* _Fragment tekstu_
════════════════

Laptop TOSHIBA Satellite C855D-S5320 się nie uruchamia [Aktualizacja. Działa lecz nie ma obrazu]

Witam. Otrzymałem od znajomego lapka tak jak w temacie Toshiba C855D-5320  i z nieznanych mi przyczyn nie uruchamia się on. Czy ktoś mógłby podpowiedzieć mi od czego rozpocząć poszukiwanie przyczyny tego problemu? Dodam, że po obróceniu laptopem z wnętrza wydostają się odgłosy jakby luźnej części poruszającej się w środku laptopa. Z góry dzięki za pomoc.

Po co bierzesz się za coś o czym nie masz zielonego pojęcia? Nikomu biędzie chcialo tłumaczyć w jaki sposób powinieneś rozkręcać laptopa itd. Nie znasz się na czymś to tego nie ruszaj bo narobisz szkód.

Podajesz bardzo mało danych.

czy świeci się jakaś dioda, jak nie - bateria, zasilacz - serwis

czy lapek był otwierany, jedyne wymienialne części to hdd, karta pamięci, cdrom (czynności proste)

czy lapek nie wylądował na podłodze

 odkręcasz baterię, odkręcasz kilkanaście śrubek i zdejmujesz tylną pokrywę i sprawdzasz czy któryś element nie jest ruchomy, sprawdź cdrom czy nie pozostała w nim jakaś płyta

Co oznacza, że się nie uruchamia? Czy to kompletny brak reakcji, a może po prostu nic nie widać na ekranie? Kolega coś robił własnoręcznie przy sprzęcie?

kompletnie zadnych reakcji po uruchomieniu. cd rom otwieralem i nic nie bylo właśnie. Znajomy nic nie grzebal w środku. 

Pamięć RAM jest na swoim miejscu?

Pisałeś ,że coś lata w laptopie i to może być RAM ,który wyleciał ze slotu i przez co laptop się nie uruchamia.

nie wykonałeś tego co ci napisałem, wyjmij baterię i podłącz sam zasilacz, jak udało ci się otworzyć cdrom

wyjąłem baterię podłączyłem ładowarkę i dalej żadnych oznak życia. Cdrom otworzyłem poprzez włożenie igły w dziurkę.

po odgłosie słychać jakby w środku latała luzem jakaś mniejsza rzecz i lekka, typu klawisz od klawiatury lecz wszystkie są na miejscu.nie wydaję mi się aby była to kość ram

Zrób jak koledzy tu mówią. Rozkręć odbudowę i sprawdź który z elementów “lata” w środku. Bez tego jakiekolwiek porady to wróżenie z fusów.

════════════════

* _Polecenie_
Proszę przepisać bez zmian fragment wątku o niedziałającym laptopie Toshiba, zaczynając od słów „czy lapek był” i kontynuując aż do słów „grzebal w środku.”. Zamieszczony dalej materiał pochodzi z innego źródła.

* _Dane_
════════════════

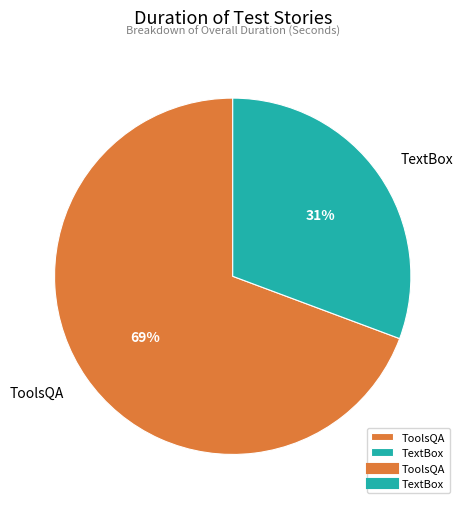

Which category has the biggest portion of the pie?

ToolsQA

════════════════

* _Rozwiązanie zadania_
czy lapek był otwierany, jedyne wymienialne części to hdd, karta pamięci, cdrom (czynności proste)

czy lapek nie wylądował na podłodze

 odkręcasz baterię, odkręcasz kilkanaście śrubek i zdejmujesz tylną pokrywę i sprawdzasz czy któryś element nie jest ruchomy, sprawdź cdrom czy nie pozostała w nim jakaś płyta

Co oznacza, że się nie uruchamia? Czy to kompletny brak reakcji, a może po prostu nic nie widać na ekranie? Kolega coś robił własnoręcznie przy sprzęcie?

kompletnie zadnych reakcji po uruchomieniu. cd rom otwieralem i nic nie bylo właśnie. Znajomy nic nie grzebal w środku.